---------- 検討用本文 ----------

基本的に、釣りはやればやるほど赤字である。

 一方で右脳くんはアホの子だから、ちょっとキジハタ(割と高級魚)とかが釣れちゃったりしてポジティブな要素があると直感的に「いける、いけるわこれ!」って感じになっちゃうのである。

 冷静に考えると、そもそも1億2000万人の胃袋を毎日3回も満たす現代の食の流通は、極端に効率化されており、釣り人が1日1万以上船宿に払って、波に揺られて海にゲロぶちまけながらようやく1匹釣れるブリですら、スーパーマーケットにかかれば、切り身が200円程度で売られているような状況である。
 堤防で釣った場合でもエサ代だけで600円程度かかるのに、更に車の移動費や、自分たちの餌代も考えると食費の足しなるはずがない。

---------- 資料情報 ----------

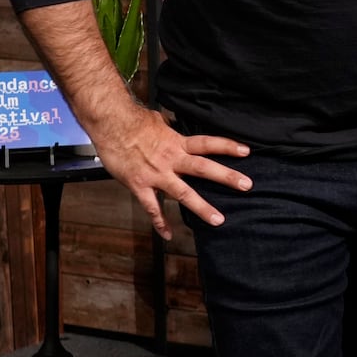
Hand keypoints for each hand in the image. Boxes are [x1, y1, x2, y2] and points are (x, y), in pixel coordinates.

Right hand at [91, 102, 251, 239]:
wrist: (110, 125)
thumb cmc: (132, 121)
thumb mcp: (158, 122)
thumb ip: (170, 129)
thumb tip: (173, 125)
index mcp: (177, 142)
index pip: (208, 143)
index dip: (227, 146)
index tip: (246, 152)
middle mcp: (171, 159)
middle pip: (203, 168)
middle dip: (226, 177)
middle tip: (247, 185)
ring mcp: (156, 174)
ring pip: (183, 193)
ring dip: (202, 207)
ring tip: (218, 219)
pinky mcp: (139, 185)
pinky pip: (152, 208)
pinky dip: (160, 222)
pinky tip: (169, 235)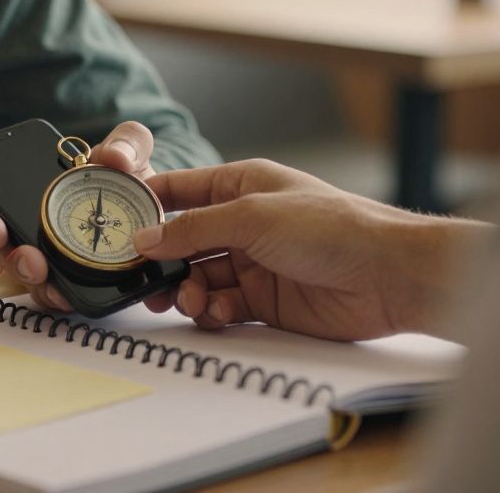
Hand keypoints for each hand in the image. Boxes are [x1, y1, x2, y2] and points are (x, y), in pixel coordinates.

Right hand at [0, 121, 156, 310]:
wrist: (160, 213)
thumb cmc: (131, 182)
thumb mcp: (129, 153)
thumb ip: (126, 142)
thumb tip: (113, 156)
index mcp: (40, 206)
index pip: (0, 219)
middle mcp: (41, 241)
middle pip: (14, 259)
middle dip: (12, 258)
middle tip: (25, 255)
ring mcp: (61, 269)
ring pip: (37, 284)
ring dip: (38, 282)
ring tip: (47, 276)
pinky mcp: (83, 291)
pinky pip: (67, 301)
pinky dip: (66, 300)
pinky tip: (71, 295)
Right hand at [133, 159, 491, 340]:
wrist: (387, 276)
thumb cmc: (331, 227)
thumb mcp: (251, 217)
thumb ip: (192, 229)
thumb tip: (142, 238)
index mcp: (240, 185)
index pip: (178, 191)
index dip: (145, 206)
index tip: (113, 226)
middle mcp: (243, 223)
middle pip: (182, 242)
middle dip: (161, 262)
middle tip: (145, 282)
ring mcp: (252, 262)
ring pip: (197, 278)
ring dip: (186, 291)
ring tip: (190, 301)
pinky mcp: (264, 300)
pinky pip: (220, 306)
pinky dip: (211, 312)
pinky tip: (217, 313)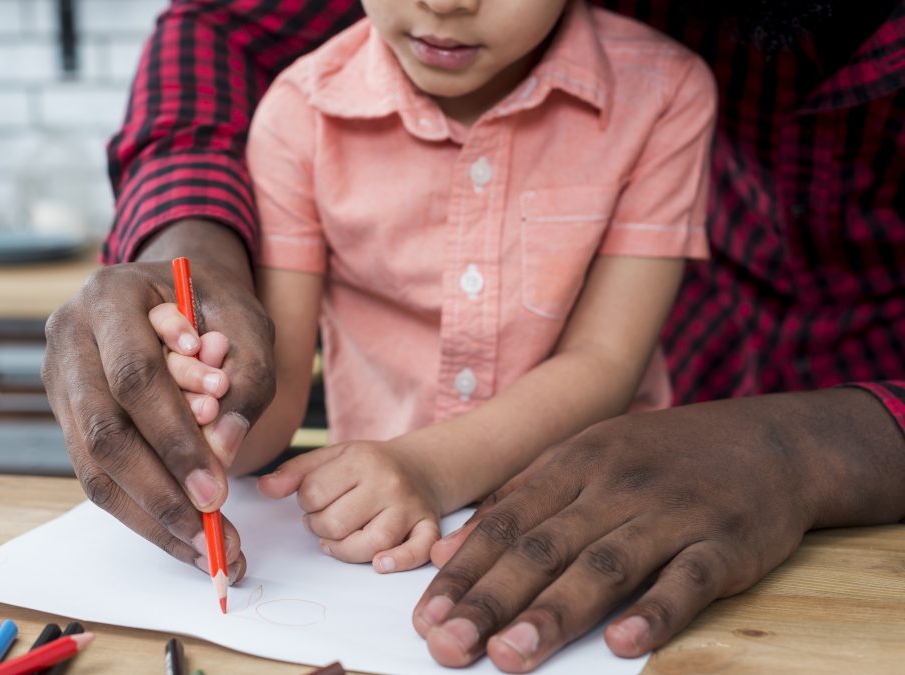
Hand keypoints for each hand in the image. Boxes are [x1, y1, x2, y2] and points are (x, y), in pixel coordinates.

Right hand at [42, 220, 275, 581]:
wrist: (175, 290)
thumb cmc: (216, 305)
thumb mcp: (249, 324)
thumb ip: (247, 379)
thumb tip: (223, 452)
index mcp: (111, 295)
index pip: (135, 376)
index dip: (174, 437)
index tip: (216, 490)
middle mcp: (70, 334)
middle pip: (105, 429)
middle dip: (161, 489)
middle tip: (211, 531)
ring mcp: (59, 376)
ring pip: (92, 463)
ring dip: (150, 514)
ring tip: (203, 548)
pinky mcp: (66, 413)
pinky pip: (95, 473)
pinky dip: (141, 510)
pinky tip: (181, 535)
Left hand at [258, 441, 442, 571]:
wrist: (420, 466)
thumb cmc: (368, 466)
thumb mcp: (332, 457)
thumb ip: (295, 472)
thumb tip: (264, 488)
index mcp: (360, 460)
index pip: (313, 494)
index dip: (305, 503)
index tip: (315, 500)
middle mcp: (388, 482)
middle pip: (336, 523)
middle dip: (321, 527)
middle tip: (326, 520)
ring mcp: (409, 507)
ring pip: (370, 543)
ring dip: (345, 550)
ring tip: (339, 540)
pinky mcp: (427, 527)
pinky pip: (417, 551)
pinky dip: (398, 561)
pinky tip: (380, 564)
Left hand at [412, 389, 904, 671]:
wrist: (768, 442)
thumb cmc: (658, 457)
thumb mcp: (584, 458)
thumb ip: (518, 501)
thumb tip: (449, 552)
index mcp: (574, 461)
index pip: (505, 521)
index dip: (463, 571)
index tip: (425, 616)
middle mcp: (615, 483)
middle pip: (543, 546)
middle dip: (491, 599)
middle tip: (450, 644)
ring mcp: (671, 512)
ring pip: (604, 564)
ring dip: (554, 612)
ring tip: (511, 654)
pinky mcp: (724, 542)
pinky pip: (687, 579)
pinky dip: (654, 612)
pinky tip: (620, 643)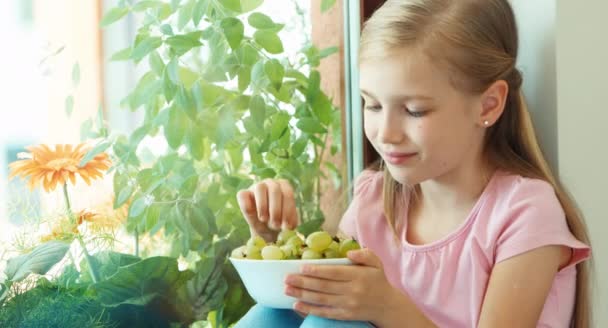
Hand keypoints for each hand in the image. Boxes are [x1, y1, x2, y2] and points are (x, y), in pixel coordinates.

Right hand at [236, 179, 298, 241]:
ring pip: (259, 188)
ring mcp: (256, 186)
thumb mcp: (287, 223)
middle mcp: (271, 183)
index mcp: (284, 186)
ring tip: (264, 219)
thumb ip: (291, 221)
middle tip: (275, 225)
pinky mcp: (243, 194)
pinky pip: (243, 194)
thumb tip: (289, 224)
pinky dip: (246, 204)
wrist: (265, 229)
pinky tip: (251, 214)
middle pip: (274, 190)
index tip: (286, 225)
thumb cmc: (279, 222)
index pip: (287, 193)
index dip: (288, 210)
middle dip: (276, 210)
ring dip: (262, 206)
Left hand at [284, 248, 408, 325]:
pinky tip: (296, 305)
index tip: (301, 267)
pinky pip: (324, 313)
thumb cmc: (378, 280)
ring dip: (302, 295)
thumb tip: (349, 253)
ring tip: (287, 289)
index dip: (317, 271)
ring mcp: (348, 305)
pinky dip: (309, 309)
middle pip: (324, 286)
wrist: (387, 306)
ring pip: (321, 299)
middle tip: (287, 278)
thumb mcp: (376, 263)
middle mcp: (352, 291)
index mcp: (358, 276)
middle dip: (303, 282)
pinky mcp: (344, 315)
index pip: (334, 273)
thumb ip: (364, 255)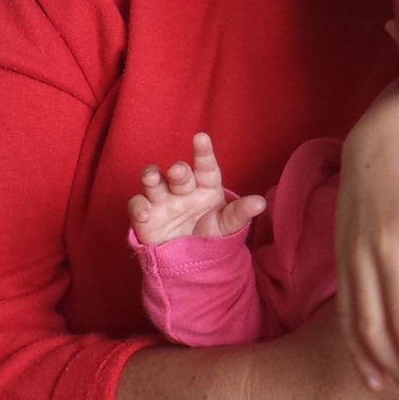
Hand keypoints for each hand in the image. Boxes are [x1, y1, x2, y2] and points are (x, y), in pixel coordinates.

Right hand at [128, 132, 266, 244]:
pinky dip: (138, 206)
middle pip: (179, 174)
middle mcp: (182, 189)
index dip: (203, 152)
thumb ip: (240, 214)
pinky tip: (144, 213)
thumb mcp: (227, 226)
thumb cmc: (211, 235)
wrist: (190, 261)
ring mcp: (162, 201)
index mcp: (205, 186)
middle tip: (179, 171)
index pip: (205, 166)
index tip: (201, 137)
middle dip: (178, 170)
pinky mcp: (145, 216)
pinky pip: (137, 205)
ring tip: (152, 178)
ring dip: (151, 177)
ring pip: (153, 181)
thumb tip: (261, 203)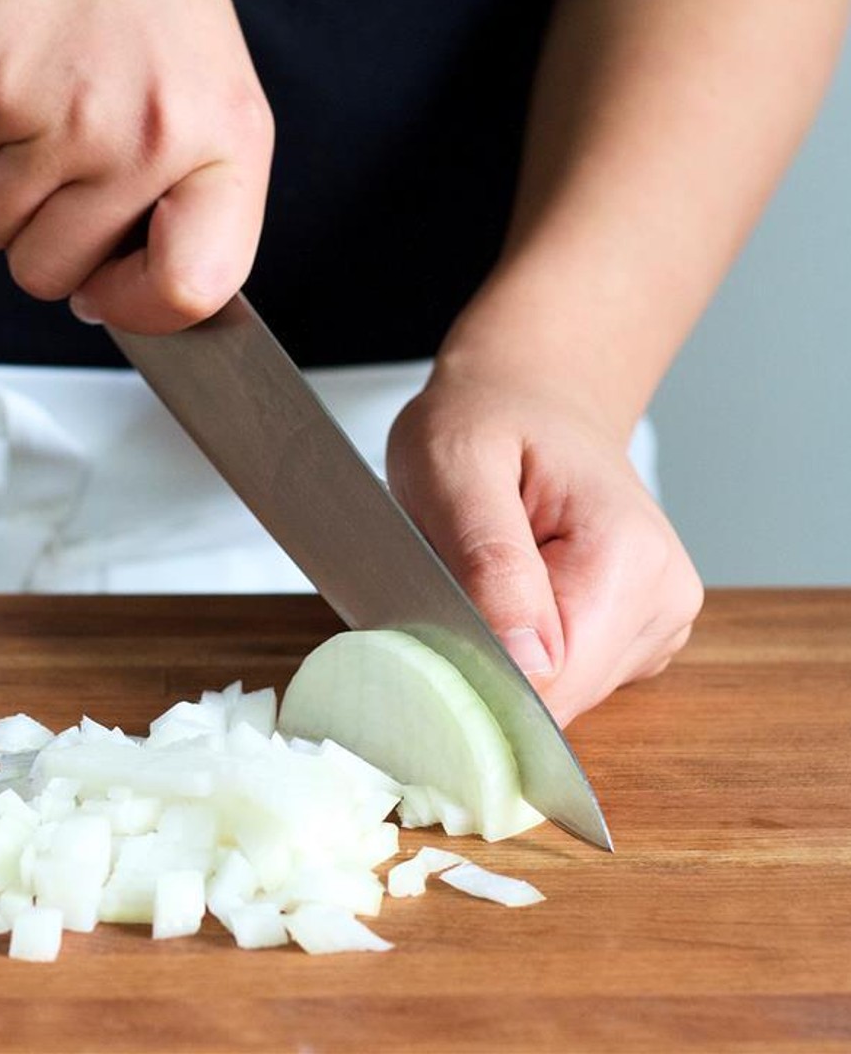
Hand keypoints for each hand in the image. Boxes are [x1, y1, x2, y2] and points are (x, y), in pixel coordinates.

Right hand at [0, 0, 272, 332]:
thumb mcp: (210, 106)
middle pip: (49, 274)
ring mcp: (64, 111)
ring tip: (38, 108)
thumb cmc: (145, 4)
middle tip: (61, 166)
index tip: (111, 289)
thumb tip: (103, 300)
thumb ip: (182, 211)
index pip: (190, 289)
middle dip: (39, 236)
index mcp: (225, 143)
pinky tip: (11, 71)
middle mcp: (148, 134)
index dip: (137, 307)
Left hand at [385, 370, 703, 725]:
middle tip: (441, 593)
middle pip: (558, 700)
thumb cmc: (485, 419)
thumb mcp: (457, 469)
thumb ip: (490, 563)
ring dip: (500, 658)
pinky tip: (504, 594)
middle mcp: (663, 598)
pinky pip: (563, 679)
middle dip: (487, 667)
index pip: (556, 686)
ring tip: (477, 578)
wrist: (529, 393)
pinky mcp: (633, 636)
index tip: (430, 643)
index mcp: (631, 559)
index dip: (480, 682)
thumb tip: (529, 667)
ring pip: (557, 697)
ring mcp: (655, 622)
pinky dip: (518, 653)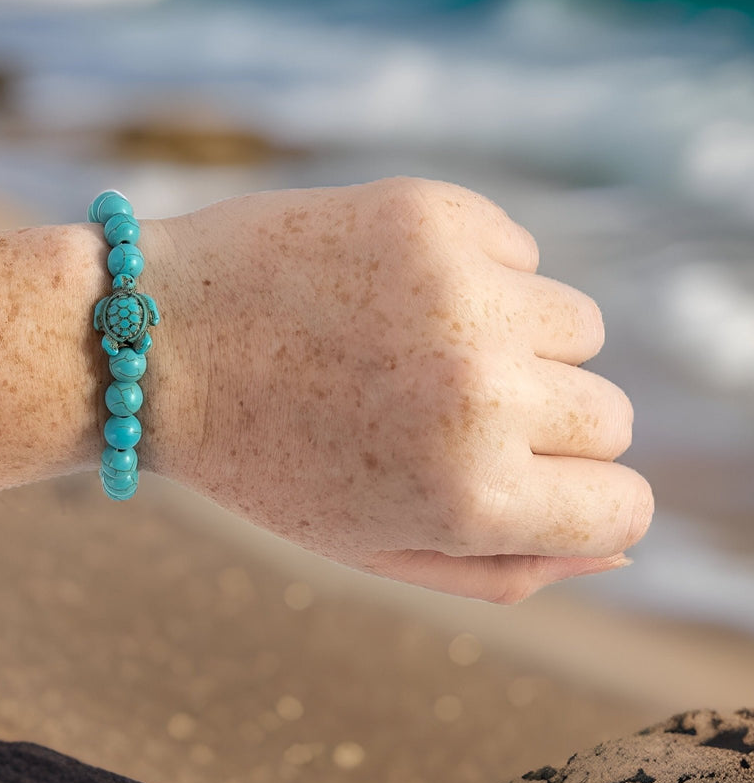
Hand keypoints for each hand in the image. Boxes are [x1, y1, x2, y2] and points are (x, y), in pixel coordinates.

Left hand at [144, 177, 652, 602]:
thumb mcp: (369, 544)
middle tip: (440, 411)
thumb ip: (500, 567)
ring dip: (515, 342)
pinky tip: (392, 290)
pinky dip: (477, 273)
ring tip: (416, 347)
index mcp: (469, 498)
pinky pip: (519, 251)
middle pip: (610, 415)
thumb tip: (618, 545)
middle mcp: (481, 395)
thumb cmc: (262, 456)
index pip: (624, 503)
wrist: (157, 341)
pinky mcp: (432, 214)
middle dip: (541, 423)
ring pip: (577, 325)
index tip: (525, 479)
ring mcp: (461, 293)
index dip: (578, 496)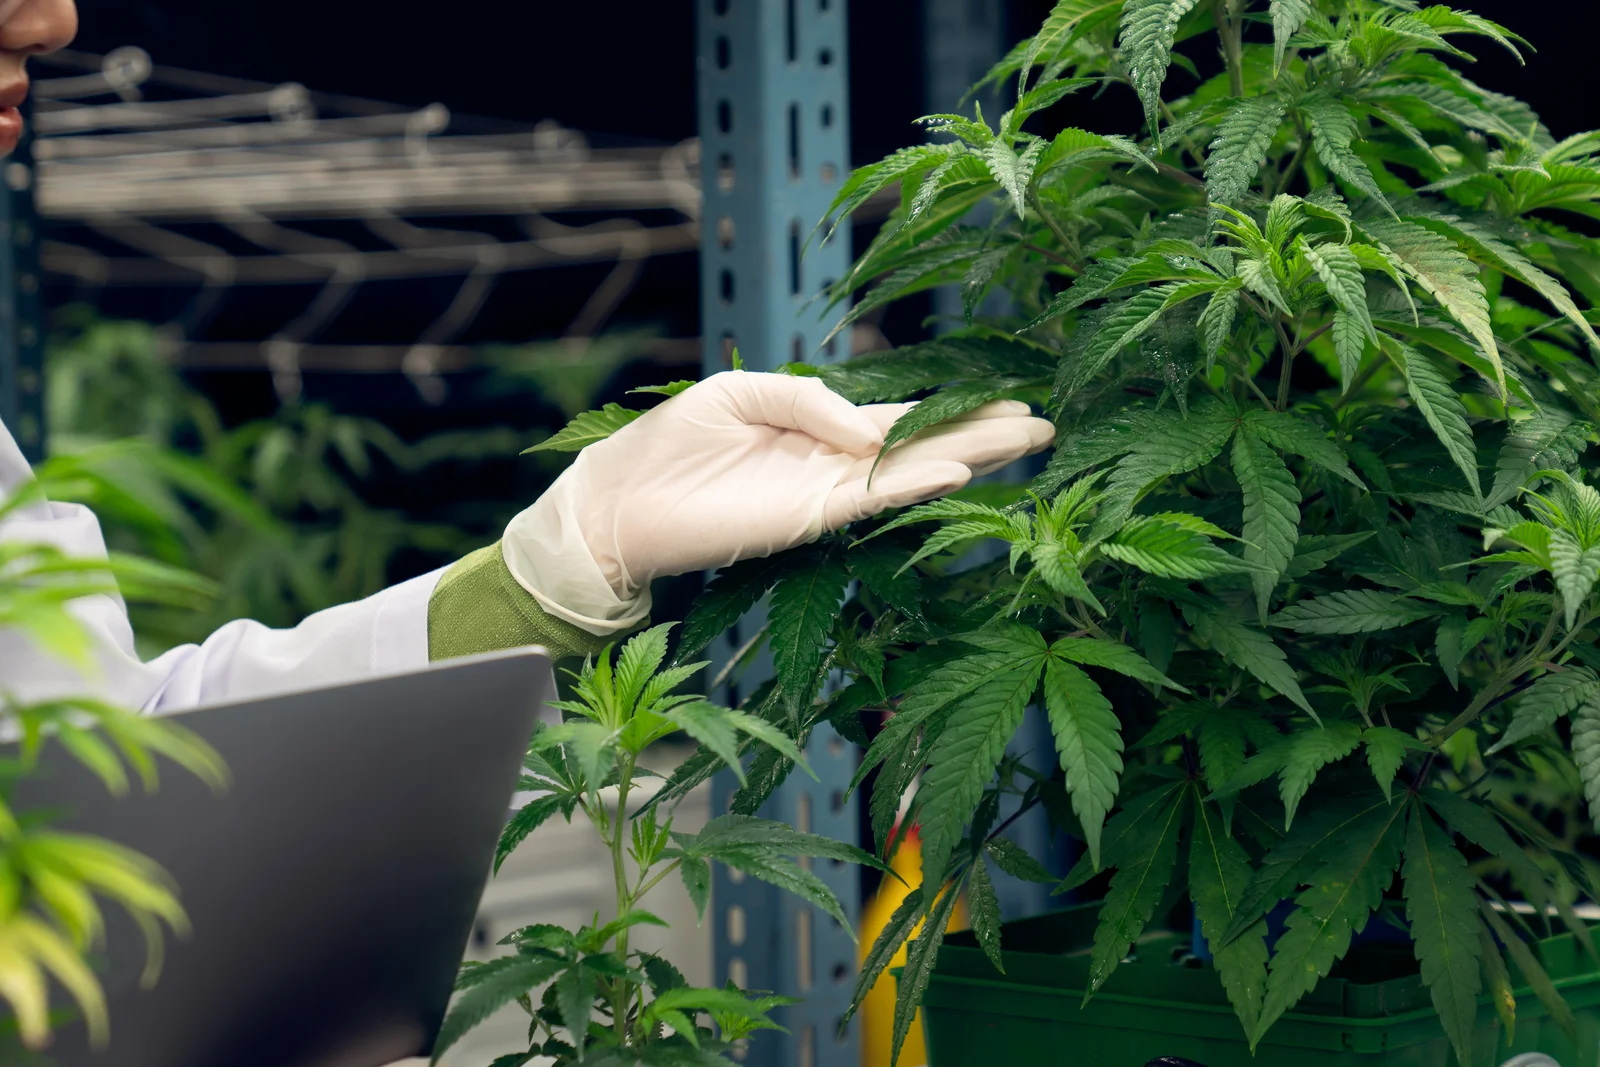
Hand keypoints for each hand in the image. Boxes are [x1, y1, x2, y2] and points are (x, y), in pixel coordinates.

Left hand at [503, 371, 1053, 627]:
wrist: (618, 501)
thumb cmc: (670, 445)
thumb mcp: (742, 393)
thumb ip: (809, 399)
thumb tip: (870, 427)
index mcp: (822, 429)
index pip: (904, 421)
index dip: (956, 412)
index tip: (1011, 401)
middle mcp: (835, 466)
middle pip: (925, 449)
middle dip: (984, 436)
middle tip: (1046, 426)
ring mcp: (825, 495)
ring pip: (912, 475)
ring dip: (968, 458)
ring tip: (1024, 441)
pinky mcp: (805, 520)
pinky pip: (871, 501)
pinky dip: (914, 486)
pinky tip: (956, 471)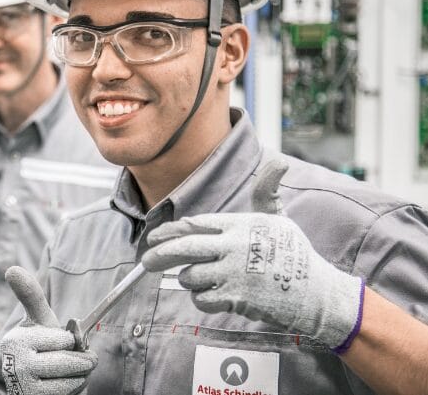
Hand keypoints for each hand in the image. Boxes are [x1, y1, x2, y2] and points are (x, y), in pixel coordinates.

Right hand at [0, 266, 97, 394]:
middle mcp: (15, 365)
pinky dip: (75, 389)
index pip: (63, 340)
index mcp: (15, 340)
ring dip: (81, 376)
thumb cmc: (39, 344)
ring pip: (71, 381)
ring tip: (73, 371)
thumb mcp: (37, 321)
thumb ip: (31, 296)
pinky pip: (69, 394)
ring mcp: (24, 387)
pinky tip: (65, 385)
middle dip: (83, 360)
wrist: (27, 382)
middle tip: (86, 358)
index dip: (70, 340)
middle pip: (68, 362)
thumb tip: (12, 269)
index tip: (64, 341)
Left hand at [141, 160, 364, 351]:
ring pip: (191, 276)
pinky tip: (215, 294)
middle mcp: (232, 247)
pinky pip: (202, 299)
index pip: (194, 224)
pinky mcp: (235, 298)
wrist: (315, 292)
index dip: (170, 231)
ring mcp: (232, 273)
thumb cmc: (294, 254)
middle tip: (147, 261)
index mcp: (238, 225)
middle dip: (160, 255)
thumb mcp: (279, 217)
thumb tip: (279, 162)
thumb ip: (266, 192)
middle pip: (184, 248)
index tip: (154, 236)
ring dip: (191, 280)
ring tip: (206, 277)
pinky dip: (203, 298)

----------

* 課題の概要 1: 本文のうち「基本的に、釣りはやればやるほど赤字である。」から「と食費の足しなるはずがない。」までを、一字も変えずに書き写してください。
* 課題の概要 2: 次の(a)〜(c)がそれぞれ本文の内容と合っているかを「はい」か「いいえ」で答え、判断の決め手となる本文の語句を正確に引用してください。(a) 釣りはやればやるほど赤字になる。(b) スーパーマーケットではブリの切り身が2000円程度で売られている。(c) 堤防で釣る場合、エサ代だけで600円程度かかる。
項目は使わず、本文だけを根拠にしてください。

* 解答 1:
基本的に、釣りはやればやるほど赤字である。

 一方で右脳くんはアホの子だから、ちょっとキジハタ(割と高級魚)とかが釣れちゃったりしてポジティブな要素があると直感的に「いける、いけるわこれ!」って感じになっちゃうのである。

 冷静に考えると、そもそも1億2000万人の胃袋を毎日3回も満たす現代の食の流通は、極端に効率化されており、釣り人が1日1万以上船宿に払って、波に揺られて海にゲロぶちまけながらようやく1匹釣れるブリですら、スーパーマーケットにかかれば、切り身が200円程度で売られているような状況である。
 堤防で釣った場合でもエサ代だけで600円程度かかるのに、更に車の移動費や、自分たちの餌代も考えると食費の足しなるはずがない。

* 解答 2:
(a) はい。「基本的に、釣りはやればやるほど赤字である。」
(b) いいえ。「切り身が200円程度で売られている」
(c) はい。「堤防で釣った場合でもエサ代だけで600円程度かかる」